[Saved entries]

========================================

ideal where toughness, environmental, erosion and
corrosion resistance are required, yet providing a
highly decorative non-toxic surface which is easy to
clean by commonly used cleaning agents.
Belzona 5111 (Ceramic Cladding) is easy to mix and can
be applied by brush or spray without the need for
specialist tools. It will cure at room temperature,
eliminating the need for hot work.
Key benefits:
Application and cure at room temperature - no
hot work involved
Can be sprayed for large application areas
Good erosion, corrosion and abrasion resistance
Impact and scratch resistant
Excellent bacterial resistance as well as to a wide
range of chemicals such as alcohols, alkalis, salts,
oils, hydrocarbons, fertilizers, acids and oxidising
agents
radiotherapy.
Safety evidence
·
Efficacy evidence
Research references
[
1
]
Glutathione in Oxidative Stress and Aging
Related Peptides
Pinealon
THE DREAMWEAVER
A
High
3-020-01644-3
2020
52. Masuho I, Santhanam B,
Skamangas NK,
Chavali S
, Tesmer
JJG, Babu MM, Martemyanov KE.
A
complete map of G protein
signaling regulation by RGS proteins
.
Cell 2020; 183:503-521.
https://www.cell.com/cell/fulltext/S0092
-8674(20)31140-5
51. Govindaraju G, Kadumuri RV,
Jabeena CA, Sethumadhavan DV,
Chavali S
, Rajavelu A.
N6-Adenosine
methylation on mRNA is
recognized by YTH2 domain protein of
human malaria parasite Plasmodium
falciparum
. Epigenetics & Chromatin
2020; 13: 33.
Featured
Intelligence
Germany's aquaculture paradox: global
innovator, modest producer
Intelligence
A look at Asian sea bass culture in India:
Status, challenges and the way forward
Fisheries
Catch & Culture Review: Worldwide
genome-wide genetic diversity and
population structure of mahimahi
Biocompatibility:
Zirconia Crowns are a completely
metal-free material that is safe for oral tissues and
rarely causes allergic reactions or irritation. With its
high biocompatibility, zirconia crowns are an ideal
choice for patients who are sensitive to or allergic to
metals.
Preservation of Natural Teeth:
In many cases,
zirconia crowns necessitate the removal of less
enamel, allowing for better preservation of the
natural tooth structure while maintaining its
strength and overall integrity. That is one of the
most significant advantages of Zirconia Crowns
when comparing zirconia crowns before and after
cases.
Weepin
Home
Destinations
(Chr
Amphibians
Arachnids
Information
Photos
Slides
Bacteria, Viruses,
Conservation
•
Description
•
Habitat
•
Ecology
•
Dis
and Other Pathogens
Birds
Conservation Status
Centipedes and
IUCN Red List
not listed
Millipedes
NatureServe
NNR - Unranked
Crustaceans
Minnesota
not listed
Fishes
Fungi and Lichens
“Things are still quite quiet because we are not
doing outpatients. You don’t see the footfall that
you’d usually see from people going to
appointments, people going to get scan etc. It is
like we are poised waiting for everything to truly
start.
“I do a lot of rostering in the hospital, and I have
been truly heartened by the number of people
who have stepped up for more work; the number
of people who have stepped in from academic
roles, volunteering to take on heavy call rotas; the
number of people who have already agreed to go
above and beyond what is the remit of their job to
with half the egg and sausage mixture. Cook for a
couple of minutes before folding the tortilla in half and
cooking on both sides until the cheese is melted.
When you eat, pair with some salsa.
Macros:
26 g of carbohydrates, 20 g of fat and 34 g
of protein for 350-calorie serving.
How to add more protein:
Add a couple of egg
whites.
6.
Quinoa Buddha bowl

========================================

Task objective
Exact duplication is required for the lines above, from the line that contains "Epigenetics & Chromatin" to the line that contains "who have stepped up for more work; the number", inclusive; omit all others.

Output for this task
. Epigenetics & Chromatin
2020; 13: 33.
Featured
Intelligence
Germany's aquaculture paradox: global
innovator, modest producer
Intelligence
A look at Asian sea bass culture in India:
Status, challenges and the way forward
Fisheries
Catch & Culture Review: Worldwide
genome-wide genetic diversity and
population structure of mahimahi
Biocompatibility:
Zirconia Crowns are a completely
metal-free material that is safe for oral tissues and
rarely causes allergic reactions or irritation. With its
high biocompatibility, zirconia crowns are an ideal
choice for patients who are sensitive to or allergic to
metals.
Preservation of Natural Teeth:
In many cases,
zirconia crowns necessitate the removal of less
enamel, allowing for better preservation of the
natural tooth structure while maintaining its
strength and overall integrity. That is one of the
most significant advantages of Zirconia Crowns
when comparing zirconia crowns before and after
cases.
Weepin
Home
Destinations
(Chr
Amphibians
Arachnids
Information
Photos
Slides
Bacteria, Viruses,
Conservation
•
Description
•
Habitat
•
Ecology
•
Dis
and Other Pathogens
Birds
Conservation Status
Centipedes and
IUCN Red List
not listed
Millipedes
NatureServe
NNR - Unranked
Crustaceans
Minnesota
not listed
Fishes
Fungi and Lichens
“Things are still quite quiet because we are not
doing outpatients. You don’t see the footfall that
you’d usually see from people going to
appointments, people going to get scan etc. It is
like we are poised waiting for everything to truly
start.
“I do a lot of rostering in the hospital, and I have
been truly heartened by the number of people
who have stepped up for more work; the number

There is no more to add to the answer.